Why FDA recruitment of 'critics' is a problem

To the Editor:

The News article by Catherine Shaffer in the December issue¹ entitled “FDA recruits prominent critics” contends that the “the general response” to the appointment of anti-industry zealot Peter Lurie of Public Citizen “is positive, even among those who don't necessarily agree with Lurie's positions.”

As a former US Food and Drug Administration (FDA) official myself (from 1979 to 1994), I find it difficult to comprehend how Shaffer came up with such a misrepresentation. But given the scant number of sources (a senior FDA staffer, a PR specialist and a representative of a nonprofit (anti-corporate) lobbying organization that she quotes in the rest of her piece), perhaps Shaffer's biased analysis and lack of balance simply reflect a low standard of reporting.

The vast majority of FDA employees are civil servants. Unlike at some other federal agencies, there are only a handful of political appointees, and contrary to the thrust of Shaffer's piece, most of President Barack Obama's choices for them have been woefully inappropriate rather than “positive.” Apart from Meghan Scott (of the union-backed group WakeUpWalmart.com of Washington, DC) and Lurie, Shaffer fails to mention the dubious choices now brought into the fold:

Joshua Sharfstein, deputy FDA commissioner, who in effect directs all day-to-day operations of the agency, has a history of anti–drug industry bias that dates from his days in medical school. His fingerprints are already evident on various costly, anti-innovative and excessive regulatory actions taken by the FDA.

Ralph S. Tyler, newly appointed general counsel, whose main qualification seems to be that he is a crony of Sharfstein. Tyler, whose last job was insurance commissioner of Maryland, lacks any professional experience with FDA-related legal issues.

Lynn Goldman, as a part-time consultant to the FDA's lead scientist. While a senior Environmental Protection Agency official in the Clinton administration, Goldman never met a regulation she didn't like and oversaw some of the most radical, unscientific policy- and decision-making imaginable (including toward agbiotech)—another inside-the-Beltway illustration that no bad deed goes unrewarded.

Shaffer concludes her piece with a quote from Diana Zuckerman, president of the National Research Center for Women and Families, Washington, DC. Zuckerman, who claims that FDA employees are promoted for their “willingness to please” regulated industry and that “industry is getting their way more often than the science would merit,” evidently believes that regulation is insufficiently stringent.

Nowhere in this piece is it acknowledged that recruitment of Lurie and company will further exacerbate what is generally considered to be the increasingly stringent and stultifying regulation that has been imposed on drug makers over the past decade and which has increased the time and costs of drug development, diminished competition and slowed approvals to a trickle. An increasingly risk-averse US Congress has granted the FDA additional powers that place new restrictions on the prescribing, distribution, sale and advertising of drugs; and at the same time, regulators have imposed new criteria in addition to the statutory requirements for safety and efficacy, in order for drug sponsors to obtain even those limited approvals.

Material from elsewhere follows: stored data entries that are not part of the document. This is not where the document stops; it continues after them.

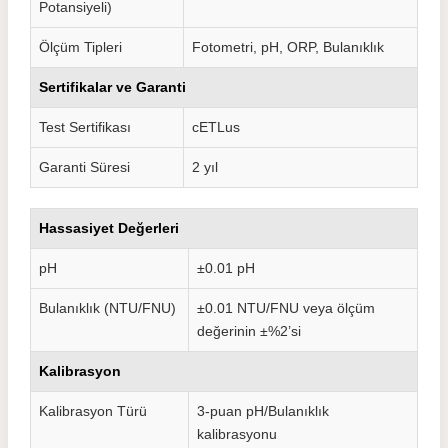
Potansiyeli)
Ölçüm Tipleri
Fotometri, pH, ORP, Bulanıklık
Sertifikalar ve Garanti
Test Sertifikası
cETLus
Garanti Süresi
2 yıl
Hassasiyet Değerleri
pH
±0.01 pH
Bulanıklık (NTU/FNU)
±0.01 NTU/FNU veya ölçüm
değerinin ±%2’si
Kalibrasyon
Kalibrasyon Türü
3-puan pH/Bulanıklık
kalibrasyonu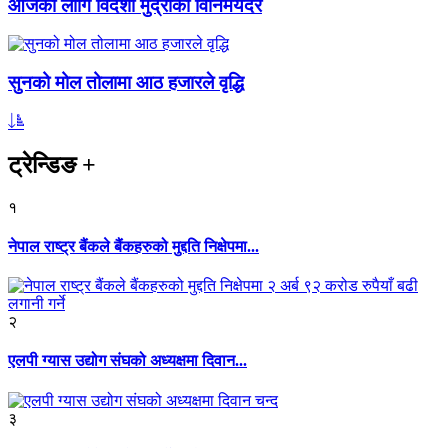
आजका लागि विदेशी मुद्राको विनिमयदर
सुनको मोल तोलामा आठ हजारले वृद्धि
ट्रेन्डिङ
+
१
नेपाल राष्ट्र बैंकले बैंकहरुको मुद्दति निक्षेपमा...
२
एलपी ग्यास उद्योग संघको अध्यक्षमा दिवान...
३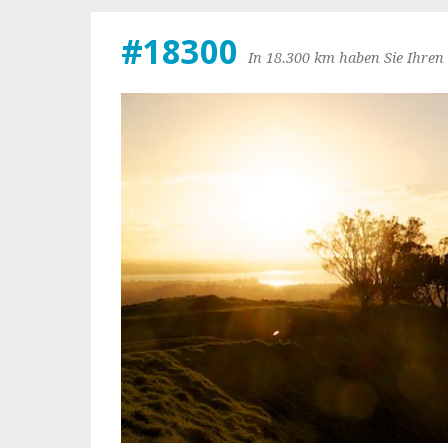
#18300
In 18.300 km haben Sie Ihren 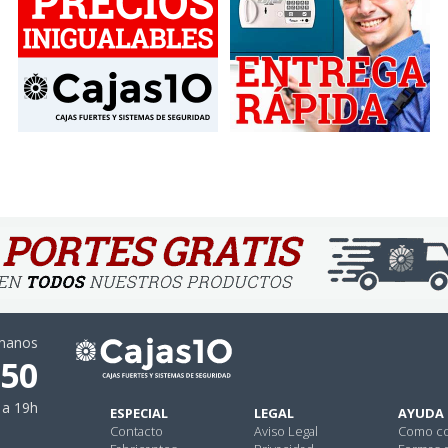
ámanos
 50
 a 19h
ESPECIAL
LEGAL
AYUDA
Contacto
Aviso Legal
Como c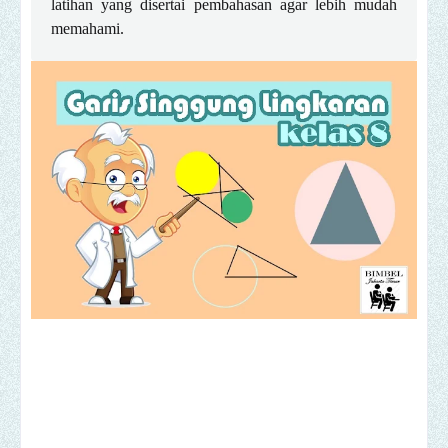
latihan yang disertai pembahasan agar lebih mudah
memahami.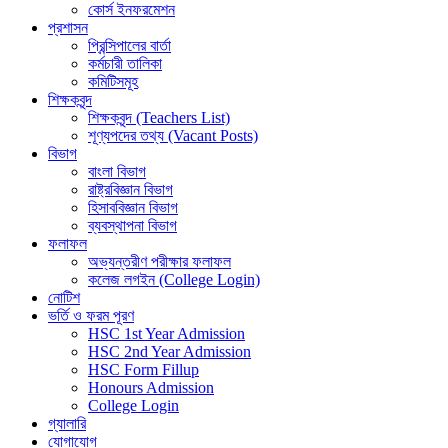
কোর্স ইনফরমেশন
প্রশাসন
প্রিন্সিপালের বার্তা
কর্মচারী তালিকা
কমিটিসমূহ
শিক্ষকবৃন্দ
শিক্ষকবৃন্দ (Teachers List)
শূণ্যপদের তথ্য (Vacant Posts)
বিভাগ
বাংলা বিভাগ
রাষ্ট্রবিজ্ঞান বিভাগ
হিসাববিজ্ঞান বিভাগ
ব্যবস্থাপনা বিভাগ
ফলাফল
অভ্যন্তরীণ পরীক্ষার ফলাফল
কলেজ লগইন (College Login)
নোটিশ
ভর্তি ও ফরম পূরণ
HSC 1st Year Admission
HSC 2nd Year Admission
HSC Form Fillup
Honours Admission
College Login
গ্যালারি
যোগাযোগ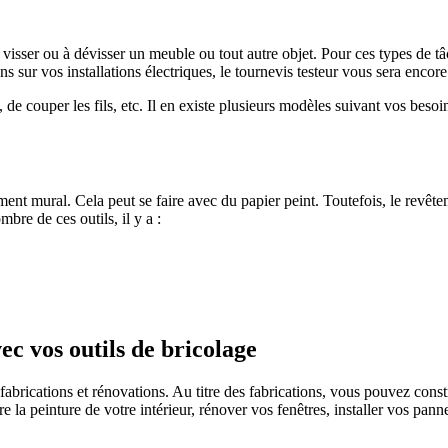
visser ou à dévisser un meuble ou tout autre objet. Pour ces types de t
 sur vos installations électriques, le tournevis testeur vous sera encore 
 de couper les fils, etc. Il en existe plusieurs modèles suivant vos bes
ent mural. Cela peut se faire avec du papier peint. Toutefois, le revêtem
bre de ces outils, il y a :
ec vos outils de bricolage
 fabrications et rénovations. Au titre des fabrications, vous pouvez const
a peinture de votre intérieur, rénover vos fenêtres, installer vos panne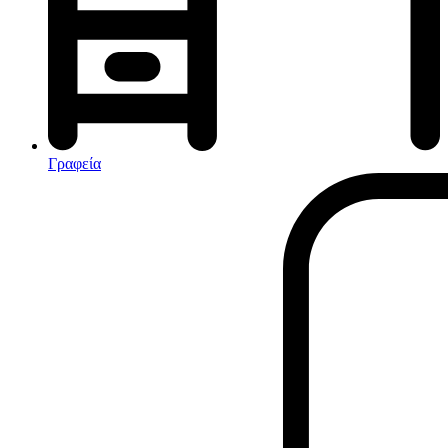
Αφυγραντήρες-Ιονιστές
Ηλεκτρικές κουβέρτες
θερμοπομποί-Convectors
Καλοριφέρ Λαδιού
Σόμπες υγραερίου
Γραφεία
Είδη παραλίας και camping
Αξεσουάρ Ειδών Έξοχης
Ανταλλακτικά Μπανέλας
Αντλίες
Εντατήρες
Εντομοαπωθητικα
Θήκες Πλαστικ.Αεροστεγής
Κουνουπιέρες
Κουρτίνες Μπαμπού
Κυάλια
Μαχαίρια
Μπλέντερ & Μίξερ
Ορθοστάτες
Πάσσαλοι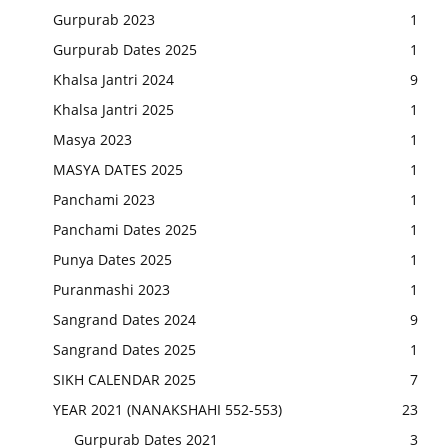
Gurpurab 2023
1
Gurpurab Dates 2025
1
Khalsa Jantri 2024
9
Khalsa Jantri 2025
1
Masya 2023
1
MASYA DATES 2025
1
Panchami 2023
1
Panchami Dates 2025
1
Punya Dates 2025
1
Puranmashi 2023
1
Sangrand Dates 2024
9
Sangrand Dates 2025
1
SIKH CALENDAR 2025
7
YEAR 2021 (NANAKSHAHI 552-553)
23
Gurpurab Dates 2021
3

What are these new criteria?

Seemingly arbitrarily, the FDA sometimes demands that new drugs are not merely effective but are actually superior to existing therapies, a new standard that is often difficult and extremely costly to meet. In April 2007, the agency announced what appears to be a landmark policy decision: although the law requires that to be marketed, a drug must simply be shown to be safe and effective, by denying approval of Merck's (Whitehouse Station, NJ, USA) new drug, Arcoxia (etoricoxib), a cyclooxygenase (COX)-2 inhibitor for the relief of arthritis pain, the FDA said that Arcoxia needed to be shown to be superior to existing drugs to obtain approval. Robert Meyer, director of the FDA office that oversees arthritis drugs [director of the Office of New Drug Evaluation II, Center for Drug Evaluation and Research], claimed that the agency's advisory committee had sent a clear message that “simply having another drug on the market...didn't appear to be sufficient reason” for approval². But whether or not the advisory committee meant to convey that (and in any case, advisory committee recommendations are not binding), it is specious reasoning.

In addition, post-marketing studies as a condition of approval are tantamount to a new, fourth criterion for approval. Whereas they were once rare and the subject of discussions between FDA and drug sponsors, now they are required in more than three-quarters of approvals, and FDA dictates what shall be done.

In addition to the imposition of the new criteria to obtain approval to market new drugs, the FDA is now empowered to demand Risk Evaluation and Mitigation Strategies, some elements of which are so draconian that arguably they amount to limited approvals. They constrain physicians' prescribing practices, corporate advertising and pharmacy practices, and have the potential to reduce drastically the potential market for new drugs.

Finally, as measured by numerous metrics—number of clinical studies and patients to support a New Drug Application, number of black-box warnings on labels and the length of time required for and expense of clinical trials, for example—risk aversion at the FDA is high and escalating. If any of the above looks like “companies are still getting their way more often than the science would merit,” then the industry should expect dire times ahead indeed.